Message ID | 20180607143705.3531-7-yu-cheng.yu@intel.com (mailing list archive) |
---|---|
State | New, archived |
Headers | show |
On Thu, Jun 7, 2018 at 7:40 AM Yu-cheng Yu <yu-cheng.yu@intel.com> wrote: > > The function ptep_set_wrprotect()/huge_ptep_set_wrprotect() is > used by copy_page_range()/copy_hugetlb_page_range() to copy > PTEs. > > On x86, when the shadow stack is enabled, only a shadow stack > PTE has the read-only and _PAGE_DIRTY_HW combination. Upon > making a dirty PTE read-only, we move its _PAGE_DIRTY_HW to > _PAGE_DIRTY_SW. > > When ptep_set_wrprotect() moves _PAGE_DIRTY_HW to _PAGE_DIRTY_SW, > if the PTE is writable and the mm is shared, another task could > race to set _PAGE_DIRTY_HW again. > > Introduce ptep_set_wrprotect_flush(), pmdp_set_wrprotect_flush(), > and huge_ptep_set_wrprotect_flush() to make sure this does not > happen. > This patch adds flushes where they didn't previously exist. > +static inline void ptep_set_wrprotect_flush(struct vm_area_struct *vma, > + unsigned long addr, pte_t *ptep) > +{ > + bool rw; > + > + rw = test_and_clear_bit(_PAGE_BIT_RW, (unsigned long *)&ptep->pte); > + if (IS_ENABLED(CONFIG_X86_INTEL_SHADOW_STACK_USER)) { > + struct mm_struct *mm = vma->vm_mm; > + pte_t pte; > + > + if (rw && (atomic_read(&mm->mm_users) > 1)) > + pte = ptep_clear_flush(vma, addr, ptep); Why are you clearing the pte? > -#define __HAVE_ARCH_PMDP_SET_WRPROTECT > -static inline void pmdp_set_wrprotect(struct mm_struct *mm, > - unsigned long addr, pmd_t *pmdp) > +#define __HAVE_ARCH_HUGE_PTEP_SET_WRPROTECT_FLUSH > +static inline void huge_ptep_set_wrprotect_flush(struct vm_area_struct *vma, > + unsigned long addr, pte_t *ptep) > { > - clear_bit(_PAGE_BIT_RW, (unsigned long *)pmdp); > + ptep_set_wrprotect_flush(vma, addr, ptep); Maybe I'm just missing something, but you're changed the semantics of this function significantly.
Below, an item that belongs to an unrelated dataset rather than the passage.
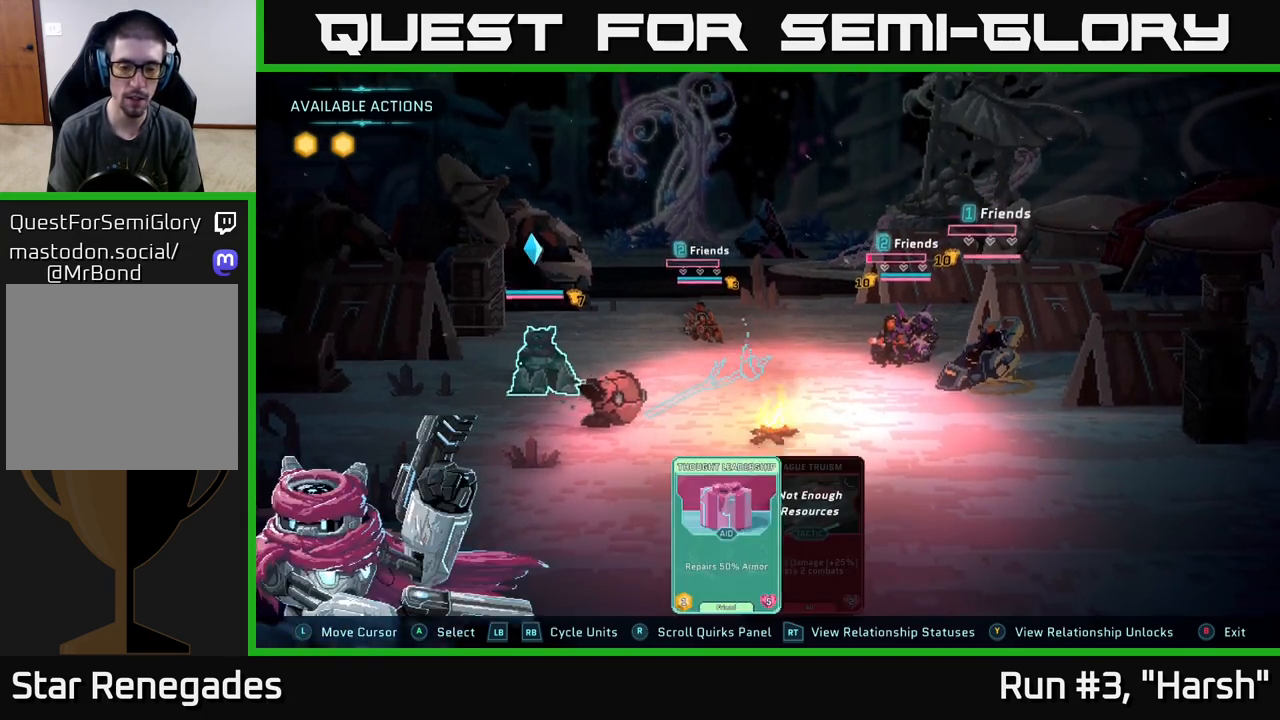
{"buttons": [], "left_stick": "center", "right_stick": "center", "events": []}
On 06/07/2018 09:24 AM, Andy Lutomirski wrote: >> +static inline void ptep_set_wrprotect_flush(struct vm_area_struct *vma, >> + unsigned long addr, pte_t *ptep) >> +{ >> + bool rw; >> + >> + rw = test_and_clear_bit(_PAGE_BIT_RW, (unsigned long *)&ptep->pte); >> + if (IS_ENABLED(CONFIG_X86_INTEL_SHADOW_STACK_USER)) { >> + struct mm_struct *mm = vma->vm_mm; >> + pte_t pte; >> + >> + if (rw && (atomic_read(&mm->mm_users) > 1)) >> + pte = ptep_clear_flush(vma, addr, ptep); > Why are you clearing the pte? I think I insisted on this being in there. First of all, we need to flush the TLB eventually because we need the shadowstack PTE permissions to be in effect. But, generally, we can't clear a dirty bit in a "live" PTE without flushing. The processor can keep writing until we flush, and even keep setting it whenever _it_ allows a write, which it can do based on stale TLB contents. Practically, I think a walk to set the dirty bit is mostly the same as a TLB miss, but that's certainly not guaranteed forever. That's even ignoring all the fun errata we have.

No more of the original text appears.